(Directions for this task): Needed from the data below: every line from the one with "Resistencia a la" up to and including the one with "Merkmalen wird auch die Rolle der Kunst", repeated exactly and with nothing else.
(Input data)
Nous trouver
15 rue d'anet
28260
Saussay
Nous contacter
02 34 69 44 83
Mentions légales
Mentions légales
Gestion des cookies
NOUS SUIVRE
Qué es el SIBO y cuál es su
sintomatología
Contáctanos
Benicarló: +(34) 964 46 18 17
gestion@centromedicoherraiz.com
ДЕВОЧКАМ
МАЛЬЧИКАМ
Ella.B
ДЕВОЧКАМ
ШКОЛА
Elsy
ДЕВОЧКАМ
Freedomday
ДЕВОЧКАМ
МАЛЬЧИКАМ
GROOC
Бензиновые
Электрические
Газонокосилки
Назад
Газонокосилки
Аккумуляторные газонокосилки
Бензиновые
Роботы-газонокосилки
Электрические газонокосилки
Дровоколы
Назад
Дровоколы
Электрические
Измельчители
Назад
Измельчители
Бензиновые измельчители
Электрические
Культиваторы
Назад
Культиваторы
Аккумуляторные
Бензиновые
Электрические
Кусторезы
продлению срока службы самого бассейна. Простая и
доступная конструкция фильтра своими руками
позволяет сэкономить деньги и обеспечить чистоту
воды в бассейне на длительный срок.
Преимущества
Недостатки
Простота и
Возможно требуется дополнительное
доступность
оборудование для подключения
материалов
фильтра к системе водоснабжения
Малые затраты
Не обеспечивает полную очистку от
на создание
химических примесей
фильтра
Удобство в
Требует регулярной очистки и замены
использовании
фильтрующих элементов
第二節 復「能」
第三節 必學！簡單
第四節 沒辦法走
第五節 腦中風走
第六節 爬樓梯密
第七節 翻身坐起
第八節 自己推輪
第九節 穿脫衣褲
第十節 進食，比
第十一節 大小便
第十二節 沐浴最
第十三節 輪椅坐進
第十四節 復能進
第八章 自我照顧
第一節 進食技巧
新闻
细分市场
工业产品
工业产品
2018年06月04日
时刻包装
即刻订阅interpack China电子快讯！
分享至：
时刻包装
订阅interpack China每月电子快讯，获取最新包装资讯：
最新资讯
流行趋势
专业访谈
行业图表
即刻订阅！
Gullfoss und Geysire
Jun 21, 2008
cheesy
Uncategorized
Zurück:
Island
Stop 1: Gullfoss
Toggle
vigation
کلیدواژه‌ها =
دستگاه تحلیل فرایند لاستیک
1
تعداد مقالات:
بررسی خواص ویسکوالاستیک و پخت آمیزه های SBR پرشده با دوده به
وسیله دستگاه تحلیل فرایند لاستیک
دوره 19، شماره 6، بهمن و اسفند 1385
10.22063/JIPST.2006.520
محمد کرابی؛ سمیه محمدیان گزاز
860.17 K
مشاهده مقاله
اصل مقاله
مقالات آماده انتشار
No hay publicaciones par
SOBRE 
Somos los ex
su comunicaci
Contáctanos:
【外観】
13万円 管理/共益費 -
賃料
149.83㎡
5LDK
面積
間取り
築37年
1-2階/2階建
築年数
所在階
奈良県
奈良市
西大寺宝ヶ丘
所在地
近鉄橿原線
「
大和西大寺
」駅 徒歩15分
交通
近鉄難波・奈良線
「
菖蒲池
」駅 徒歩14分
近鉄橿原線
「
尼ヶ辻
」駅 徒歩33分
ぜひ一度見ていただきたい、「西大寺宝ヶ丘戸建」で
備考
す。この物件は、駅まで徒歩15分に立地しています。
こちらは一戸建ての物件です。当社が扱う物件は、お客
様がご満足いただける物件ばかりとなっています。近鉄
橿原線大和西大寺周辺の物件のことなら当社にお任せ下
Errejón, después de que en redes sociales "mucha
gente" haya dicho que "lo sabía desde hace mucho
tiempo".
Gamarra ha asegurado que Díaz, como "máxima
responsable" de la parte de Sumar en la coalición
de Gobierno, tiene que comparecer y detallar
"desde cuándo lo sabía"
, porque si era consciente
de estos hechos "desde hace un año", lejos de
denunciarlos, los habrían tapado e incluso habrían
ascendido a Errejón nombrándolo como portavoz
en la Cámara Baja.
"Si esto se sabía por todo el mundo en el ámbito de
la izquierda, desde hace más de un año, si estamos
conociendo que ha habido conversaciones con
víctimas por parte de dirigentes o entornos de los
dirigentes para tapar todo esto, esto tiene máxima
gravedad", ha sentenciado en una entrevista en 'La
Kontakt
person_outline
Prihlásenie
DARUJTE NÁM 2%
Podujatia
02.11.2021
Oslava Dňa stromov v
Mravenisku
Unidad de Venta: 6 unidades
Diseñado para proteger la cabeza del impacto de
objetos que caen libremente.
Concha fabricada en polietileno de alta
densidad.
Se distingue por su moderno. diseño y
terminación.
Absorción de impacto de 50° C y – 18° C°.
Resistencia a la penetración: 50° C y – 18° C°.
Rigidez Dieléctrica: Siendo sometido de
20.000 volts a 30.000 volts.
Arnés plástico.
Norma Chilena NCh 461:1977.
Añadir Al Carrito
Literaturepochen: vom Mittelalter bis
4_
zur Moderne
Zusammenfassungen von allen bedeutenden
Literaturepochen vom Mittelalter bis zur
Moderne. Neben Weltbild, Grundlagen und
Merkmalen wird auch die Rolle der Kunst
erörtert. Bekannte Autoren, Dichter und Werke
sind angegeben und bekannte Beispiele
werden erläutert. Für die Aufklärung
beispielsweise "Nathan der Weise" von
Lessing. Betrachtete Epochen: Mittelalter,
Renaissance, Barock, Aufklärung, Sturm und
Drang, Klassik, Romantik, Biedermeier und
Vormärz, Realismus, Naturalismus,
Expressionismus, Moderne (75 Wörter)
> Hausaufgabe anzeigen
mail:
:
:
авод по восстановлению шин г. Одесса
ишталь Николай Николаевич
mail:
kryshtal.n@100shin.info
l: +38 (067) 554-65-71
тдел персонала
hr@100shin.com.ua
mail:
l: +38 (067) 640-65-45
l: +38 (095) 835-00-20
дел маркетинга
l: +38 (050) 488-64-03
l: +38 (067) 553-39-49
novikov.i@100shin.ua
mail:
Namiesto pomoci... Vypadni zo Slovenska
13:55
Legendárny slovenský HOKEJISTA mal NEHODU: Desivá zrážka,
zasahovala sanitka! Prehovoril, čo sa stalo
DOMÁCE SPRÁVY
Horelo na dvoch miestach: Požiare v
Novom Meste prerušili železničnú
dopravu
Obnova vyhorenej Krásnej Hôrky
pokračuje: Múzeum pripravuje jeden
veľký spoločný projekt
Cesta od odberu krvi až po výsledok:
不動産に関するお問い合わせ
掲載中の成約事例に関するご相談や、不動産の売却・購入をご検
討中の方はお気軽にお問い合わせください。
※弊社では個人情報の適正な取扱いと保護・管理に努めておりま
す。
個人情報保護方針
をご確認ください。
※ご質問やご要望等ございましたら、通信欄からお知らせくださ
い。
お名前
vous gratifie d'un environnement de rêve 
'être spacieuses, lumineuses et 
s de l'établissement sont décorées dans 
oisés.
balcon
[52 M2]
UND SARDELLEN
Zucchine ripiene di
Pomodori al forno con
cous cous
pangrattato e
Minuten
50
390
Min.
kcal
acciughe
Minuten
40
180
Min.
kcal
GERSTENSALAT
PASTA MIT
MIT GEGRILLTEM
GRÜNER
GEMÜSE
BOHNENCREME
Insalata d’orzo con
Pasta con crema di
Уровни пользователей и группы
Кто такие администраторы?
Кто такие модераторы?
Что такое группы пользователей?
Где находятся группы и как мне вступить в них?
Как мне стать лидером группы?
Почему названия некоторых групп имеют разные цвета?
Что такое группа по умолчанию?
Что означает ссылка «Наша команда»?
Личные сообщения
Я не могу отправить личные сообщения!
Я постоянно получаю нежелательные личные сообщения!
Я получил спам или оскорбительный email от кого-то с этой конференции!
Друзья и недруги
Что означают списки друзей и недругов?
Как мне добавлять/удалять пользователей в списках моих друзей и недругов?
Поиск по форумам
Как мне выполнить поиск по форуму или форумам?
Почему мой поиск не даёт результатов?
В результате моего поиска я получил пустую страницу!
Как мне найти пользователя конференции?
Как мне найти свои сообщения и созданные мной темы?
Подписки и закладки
(End Input data)
(Output of the task):
Resistencia a la penetración: 50° C y – 18° C°.
Rigidez Dieléctrica: Siendo sometido de
20.000 volts a 30.000 volts.
Arnés plástico.
Norma Chilena NCh 461:1977.
Añadir Al Carrito
Literaturepochen: vom Mittelalter bis
4_
zur Moderne
Zusammenfassungen von allen bedeutenden
Literaturepochen vom Mittelalter bis zur
Moderne. Neben Weltbild, Grundlagen und
Merkmalen wird auch die Rolle der Kunst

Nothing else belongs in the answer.